Directions: Output each line from the one that contains "[Command Cheat Sheet](/doc/cheatsheet.md)|" to the final line of the data below, exactly, and include nothing else.

Saved data entries
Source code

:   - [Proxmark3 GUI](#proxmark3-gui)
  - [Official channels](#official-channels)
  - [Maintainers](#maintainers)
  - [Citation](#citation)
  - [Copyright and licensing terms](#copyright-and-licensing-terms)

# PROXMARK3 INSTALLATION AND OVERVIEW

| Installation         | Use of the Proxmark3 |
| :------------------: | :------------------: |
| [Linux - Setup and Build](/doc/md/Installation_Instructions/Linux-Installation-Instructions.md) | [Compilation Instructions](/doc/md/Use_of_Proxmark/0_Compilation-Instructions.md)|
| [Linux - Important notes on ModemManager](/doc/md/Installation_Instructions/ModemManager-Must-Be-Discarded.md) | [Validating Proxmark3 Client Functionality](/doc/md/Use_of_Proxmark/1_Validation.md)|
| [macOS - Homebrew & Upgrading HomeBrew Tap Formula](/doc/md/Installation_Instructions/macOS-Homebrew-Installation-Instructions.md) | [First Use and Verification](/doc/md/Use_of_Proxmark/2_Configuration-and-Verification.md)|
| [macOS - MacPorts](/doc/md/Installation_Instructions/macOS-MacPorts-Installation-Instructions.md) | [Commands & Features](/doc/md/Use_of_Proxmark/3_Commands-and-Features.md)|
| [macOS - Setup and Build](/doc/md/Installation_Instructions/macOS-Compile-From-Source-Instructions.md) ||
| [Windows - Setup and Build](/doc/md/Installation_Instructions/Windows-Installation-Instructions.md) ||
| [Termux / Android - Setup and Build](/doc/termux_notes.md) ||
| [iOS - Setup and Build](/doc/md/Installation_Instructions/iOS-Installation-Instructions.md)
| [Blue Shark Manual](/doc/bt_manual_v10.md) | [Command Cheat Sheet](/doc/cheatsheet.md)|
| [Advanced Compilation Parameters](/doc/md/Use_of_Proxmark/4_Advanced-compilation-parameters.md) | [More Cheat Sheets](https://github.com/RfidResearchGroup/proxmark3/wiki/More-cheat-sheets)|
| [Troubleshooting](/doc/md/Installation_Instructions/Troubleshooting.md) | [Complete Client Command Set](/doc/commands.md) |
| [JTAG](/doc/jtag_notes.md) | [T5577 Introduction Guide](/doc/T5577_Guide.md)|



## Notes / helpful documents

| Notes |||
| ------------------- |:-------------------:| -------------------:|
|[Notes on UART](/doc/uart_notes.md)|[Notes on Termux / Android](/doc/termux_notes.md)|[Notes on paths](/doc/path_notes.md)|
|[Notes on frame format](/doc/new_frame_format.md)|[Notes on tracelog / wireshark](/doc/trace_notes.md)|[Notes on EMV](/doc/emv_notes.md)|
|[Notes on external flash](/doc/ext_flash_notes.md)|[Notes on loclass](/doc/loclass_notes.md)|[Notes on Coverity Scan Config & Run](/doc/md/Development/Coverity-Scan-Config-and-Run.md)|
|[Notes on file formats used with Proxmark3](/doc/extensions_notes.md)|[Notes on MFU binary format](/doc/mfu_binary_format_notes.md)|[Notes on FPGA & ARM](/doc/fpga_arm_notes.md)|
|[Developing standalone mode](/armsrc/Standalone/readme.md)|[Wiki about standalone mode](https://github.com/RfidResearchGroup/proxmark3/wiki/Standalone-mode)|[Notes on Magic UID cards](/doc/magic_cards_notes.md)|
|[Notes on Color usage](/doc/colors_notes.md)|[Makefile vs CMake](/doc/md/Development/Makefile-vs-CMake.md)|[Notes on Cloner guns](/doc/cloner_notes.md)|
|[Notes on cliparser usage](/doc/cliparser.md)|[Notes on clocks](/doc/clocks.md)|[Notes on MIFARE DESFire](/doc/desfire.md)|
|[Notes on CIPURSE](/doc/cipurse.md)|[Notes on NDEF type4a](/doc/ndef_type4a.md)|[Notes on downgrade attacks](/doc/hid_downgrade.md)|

Written answer:
| [Blue Shark Manual](/doc/bt_manual_v10.md) | [Command Cheat Sheet](/doc/cheatsheet.md)|
| [Advanced Compilation Parameters](/doc/md/Use_of_Proxmark/4_Advanced-compilation-parameters.md) | [More Cheat Sheets](https://github.com/RfidResearchGroup/proxmark3/wiki/More-cheat-sheets)|
| [Troubleshooting](/doc/md/Installation_Instructions/Troubleshooting.md) | [Complete Client Command Set](/doc/commands.md) |
| [JTAG](/doc/jtag_notes.md) | [T5577 Introduction Guide](/doc/T5577_Guide.md)|



## Notes / helpful documents

| Notes |||
| ------------------- |:-------------------:| -------------------:|
|[Notes on UART](/doc/uart_notes.md)|[Notes on Termux / Android](/doc/termux_notes.md)|[Notes on paths](/doc/path_notes.md)|
|[Notes on frame format](/doc/new_frame_format.md)|[Notes on tracelog / wireshark](/doc/trace_notes.md)|[Notes on EMV](/doc/emv_notes.md)|
|[Notes on external flash](/doc/ext_flash_notes.md)|[Notes on loclass](/doc/loclass_notes.md)|[Notes on Coverity Scan Config & Run](/doc/md/Development/Coverity-Scan-Config-and-Run.md)|
|[Notes on file formats used with Proxmark3](/doc/extensions_notes.md)|[Notes on MFU binary format](/doc/mfu_binary_format_notes.md)|[Notes on FPGA & ARM](/doc/fpga_arm_notes.md)|
|[Developing standalone mode](/armsrc/Standalone/readme.md)|[Wiki about standalone mode](https://github.com/RfidResearchGroup/proxmark3/wiki/Standalone-mode)|[Notes on Magic UID cards](/doc/magic_cards_notes.md)|
|[Notes on Color usage](/doc/colors_notes.md)|[Makefile vs CMake](/doc/md/Development/Makefile-vs-CMake.md)|[Notes on Cloner guns](/doc/cloner_notes.md)|
|[Notes on cliparser usage](/doc/cliparser.md)|[Notes on clocks](/doc/clocks.md)|[Notes on MIFARE DESFire](/doc/desfire.md)|
|[Notes on CIPURSE](/doc/cipurse.md)|[Notes on NDEF type4a](/doc/ndef_type4a.md)|[Notes on downgrade attacks](/doc/hid_downgrade.md)|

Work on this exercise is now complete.